Tech for good investing has grown markedly over the last decade. Now we have to prove it can do well in tough times.
The polycrisis of 2022 is likely to continue this year with many countries going into recession. The challenges, which the startups we back address, are getting worse before they get better.
The global energy crisis has made it obvious that we need to shift to a renewable system of energy production. Thankfully there’s now a bulge of capital working on climate tech. However, it has also highlighted how far behind we are when it comes to changing our infrastructure to allow for that transition. Expect many things to break along the way.
We’ll see inequality and many other social indicators get worse in 2023. Teachers are grappling with severe problems including hundreds of thousands of children missing from the UK education system and the impact of the pandemic on pupil development and mental health. The conditions for frontline workers are getting tougher as the cost of living and inflation bite. Strikes are just one symptom of deep social malaise.
In health, the NHS is facing incredibly difficult times (and isn’t unique amongst healthcare systems internationally). Worn down by the pandemic, it is now facing new problems.
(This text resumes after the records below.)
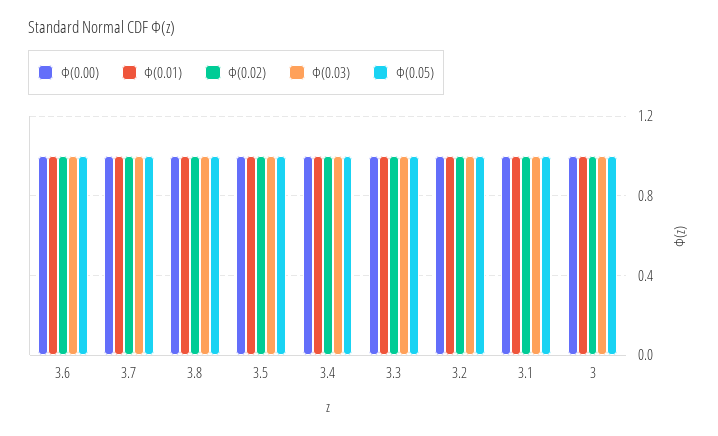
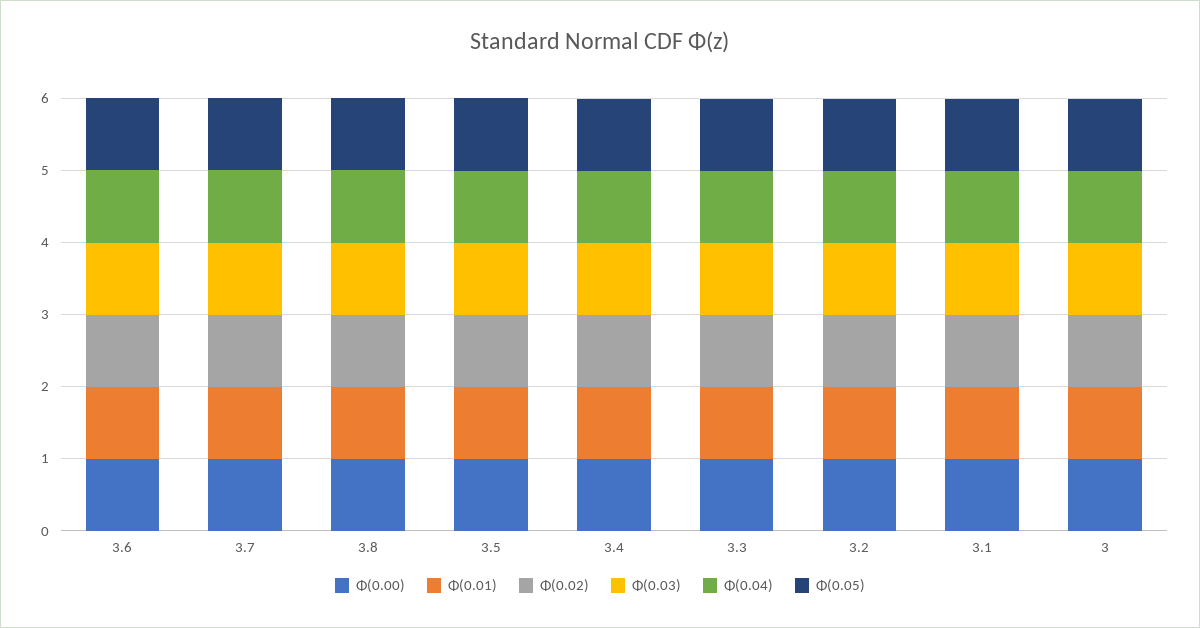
  {
    "Φ(0.00)": {
      "3.6": 1,
      "3.7": 1,
      "3.8": 1,
      "3.5": 1,
      "3.4": 1,
      "3.3": 1,
      "3.2": 1,
      "3.1": 1,
      "3": 1
    },
    "Φ(0.01)": {
      "3.6": 1,
      "3.7": 1,
      "3.8": 1,
      "3.5": 1,
      "3.4": 1,
      "3.3": 1,
      "3.2": 1,
      "3.1": 1,
      "3": 1
    },
    "Φ(0.02)": {
      "3.6": 1,
      "3.7": 1,
      "3.8": 1,
      "3.5": 1,
      "3.4": 1,
      "3.3": 1,
      "3.2": 1,
      "3.1": 1,
      "3": 1
    },
    "Φ(0.03)": {
      "3.6": 1,
      "3.7": 1,
      "3.8": 1,
      "3.5": 1,
      "3.4": 1,
      "3.3": 1,
      "3.2": 1,
      "3.1": 1,
      "3": 1
    },
    "Φ(0.05)": {
      "3.6": 1,
      "3.7": 1,
      "3.8": 1,
      "3.5": 1,
      "3.4": 1,
      "3.3": 1,
      "3.2": 1,
      "3.1": 1,
      "3": 1
-   }
+   },
+   "Φ(0.04)": {
+     "3.6": 1,
+     "3.7": 1,
+     "3.8": 1,
+     "3.5": 1,
+     "3.4": 1,
+     "3.3": 1,
+     "3.2": 1,
+     "3.1": 1,
+     "3": 1
+   }
  }

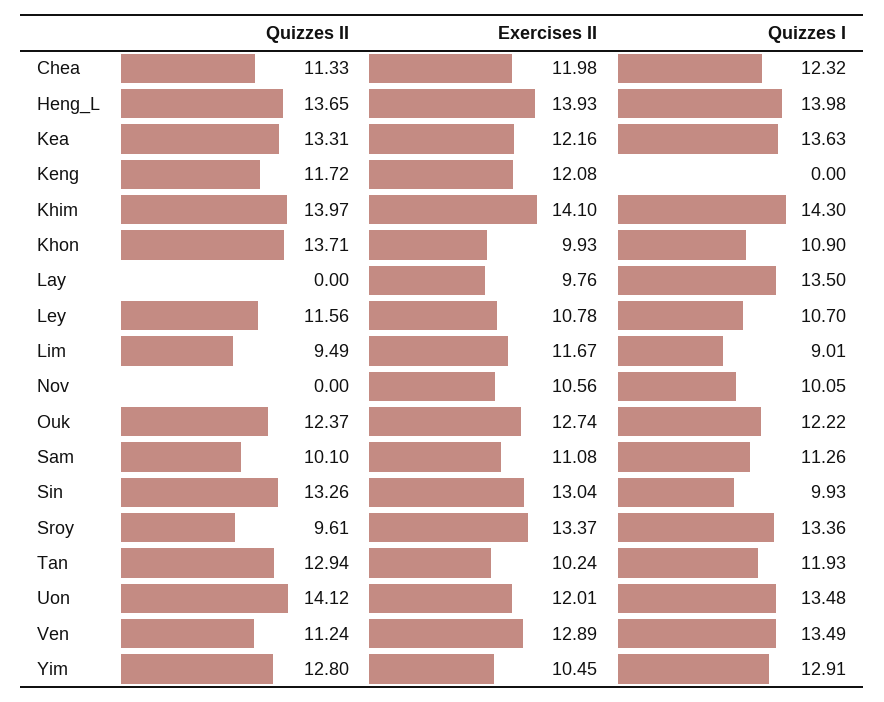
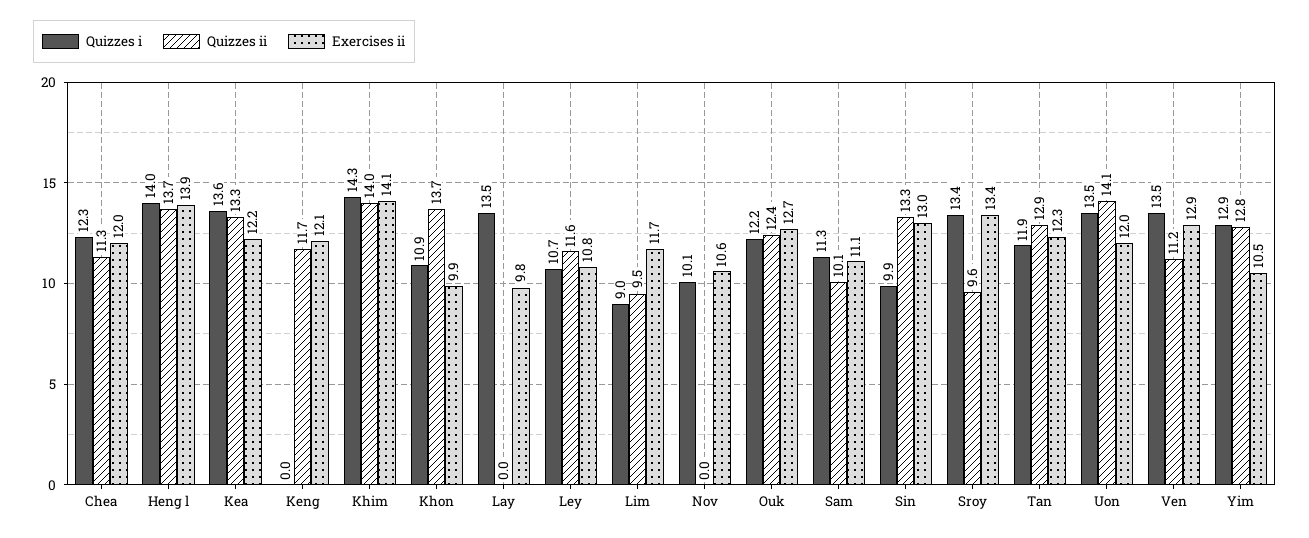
  {
    "Quizzes II": {
      "Chea": 11.33,
      "Heng_L": 13.65,
      "Kea": 13.31,
      "Keng": 11.72,
      "Khim": 13.97,
      "Khon": 13.71,
      "Lay": 0,
      "Ley": 11.56,
      "Lim": 9.49,
      "Nov": 0,
      "Ouk": 12.37,
      "Sam": 10.1,
      "Sin": 13.26,
      "Sroy": 9.61,
      "Tan": 12.94,
      "Uon": 14.12,
      "Ven": 11.24,
      "Yim": 12.8
    },
    "Exercises II": {
      "Chea": 11.98,
      "Heng_L": 13.93,
      "Kea": 12.16,
      "Keng": 12.08,
      "Khim": 14.1,
      "Khon": 9.93,
      "Lay": 9.76,
      "Ley": 10.78,
      "Lim": 11.67,
      "Nov": 10.56,
      "Ouk": 12.74,
      "Sam": 11.08,
      "Sin": 13.04,
      "Sroy": 13.37,
-     "Tan": 10.24,
+     "Tan": 12.3,
      "Uon": 12.01,
      "Ven": 12.89,
      "Yim": 10.45
    },
    "Quizzes I": {
      "Chea": 12.32,
      "Heng_L": 13.98,
      "Kea": 13.63,
      "Keng": 0,
      "Khim": 14.3,
      "Khon": 10.9,
      "Lay": 13.5,
      "Ley": 10.7,
      "Lim": 9.01,
      "Nov": 10.05,
      "Ouk": 12.22,
      "Sam": 11.26,
      "Sin": 9.93,
      "Sroy": 13.36,
      "Tan": 11.93,
      "Uon": 13.48,
      "Ven": 13.49,
      "Yim": 12.91
    }
  }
All at the same time as a staffing crisis from changing demographics and underinvestment continues to unfold.
These challenges are opportunities for tech for good startups to help. But, because of the broader economic uncertainty, it will undoubtedly be more difficult for all startups (including tech for good startups) to raise money. Our experience is that good companies will still find investment but it will take more time and work on the part of founders to make the grade.
So 2023 will be tough. But we believe the tech for good community is up to the challenge and that by taking on these problems, we’ll be able to prove once and for all that you can do well by doing good.